La
primera máquina del tiempo fue el DMC DeLorean, un coche con puertas de ala de
gaviota y carrocería de acero que le daba un aspecto futurista. Equipado con el
condensador de fluzo (en lugar de flujo, se dice que por un error de
traducción) y un panel donde solo había que indicar la fecha de destino, uno
podía pasearse por el espacio tiempo solo con inyectar al cacharro un chupinazo
de plutonio. Mi coche también es gris, como el DeLorean. Por desgracia tiene
unas puertas corrientes, con algún arañazo hecho en los siempre comprometidos
parkings de supermercado. Funciona con combustible diesel y en el lugar de los
circuitos del tiempo está la consola con el GPS, el climatizador y la radio. Siempre
pongo Radio3, aunque cada vez menos porque han jubilado por la fuerza a mis
locutores favoritos, sustituyéndolos por insulsos millennials que pinchan
música con voces autotuneadas.
La
pasada mañana varios entrecruzamientos activaron el condensador de fluzo de mi coche, que es metafórico,
pero funciona sin necesidad de robar material radioactivo a terroristas libios.
Fue cuando pincharon a Derby Motoreta´s Burrito
Kachimba, el nombre de este grupo ha exigido muchas repeticiones a mi
devastada memoria. Si alguien quiere viajar al futuro y al pasado a la vez, que
escuche con conciencia plena El valle.

(ACTIVIDAD)
Transcribe completo el texto sobre el DeLorean sin cambiar ninguna palabra. Basta con el texto para resolver lo que se pide.

(DATOS DISPONIBLES)

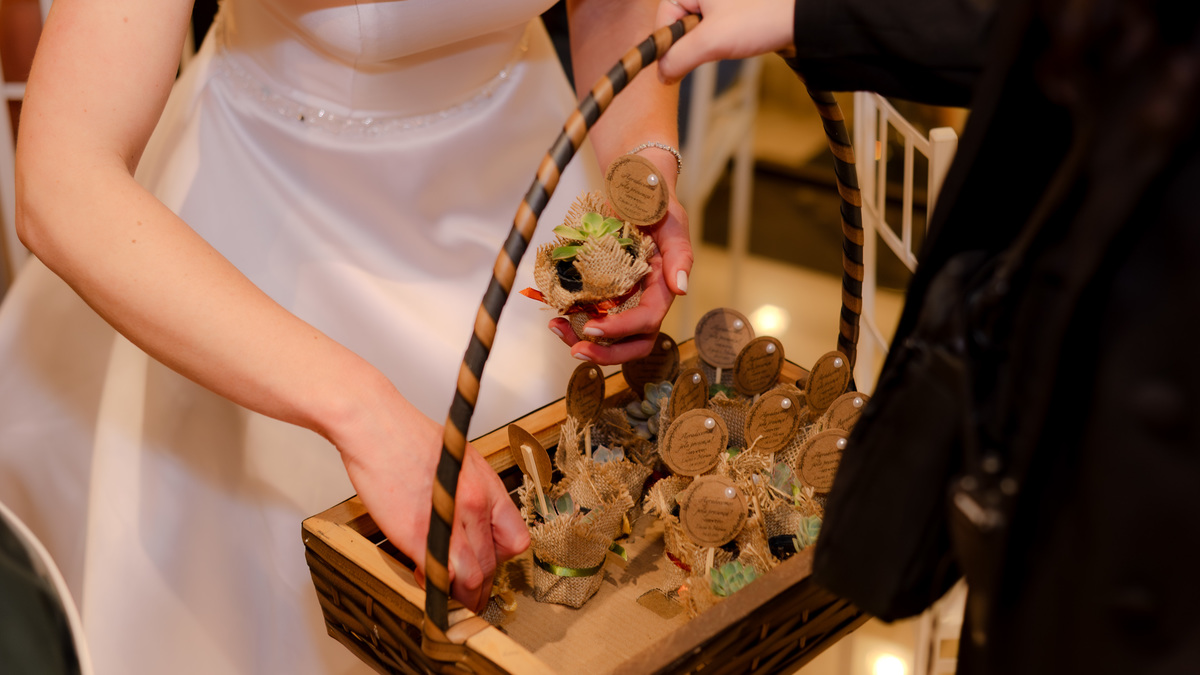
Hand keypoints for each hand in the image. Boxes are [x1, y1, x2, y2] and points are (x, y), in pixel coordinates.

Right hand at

(RESPUESTA ESCRITA)
La
primera máquina del tiempo fue el DMC DeLorean, un coche con puertas de ala de
gaviota y carrocería de acero que le daba un aspecto futurista. Equipado con el
condensador de fluzo (en lugar de flujo, se dice que por un error de
traducción) y un panel donde solo había que indicar la fecha de destino, uno
podía pasearse por el espacio tiempo solo con inyectar al cacharro un chupinazo
de plutonio. Mi coche también es gris, como el DeLorean. Por desgracia tiene
unas puertas corrientes, con algún arañazo hecho en los siempre comprometidos
parkings de supermercado. Funciona con combustible diesel y en el lugar de los
circuitos del tiempo está la consola con el GPS, el climatizador y la radio. Siempre
pongo Radio3, aunque cada vez menos porque han jubilado por la fuerza a mis
locutores favoritos, sustituyéndolos por insulsos millennials que pinchan
música con voces autotuneadas.
La
pasada mañana varios entrecruzamientos activaron el condensador de fluzo de mi coche, que es metafórico,
pero funciona sin necesidad de robar material radioactivo a terroristas libios.
Fue cuando pincharon a Derby Motoreta´s Burrito
Kachimba, el nombre de este grupo ha exigido muchas repeticiones a mi
devastada memoria. Si alguien quiere viajar al futuro y al pasado a la vez, que
escuche con conciencia plena El valle.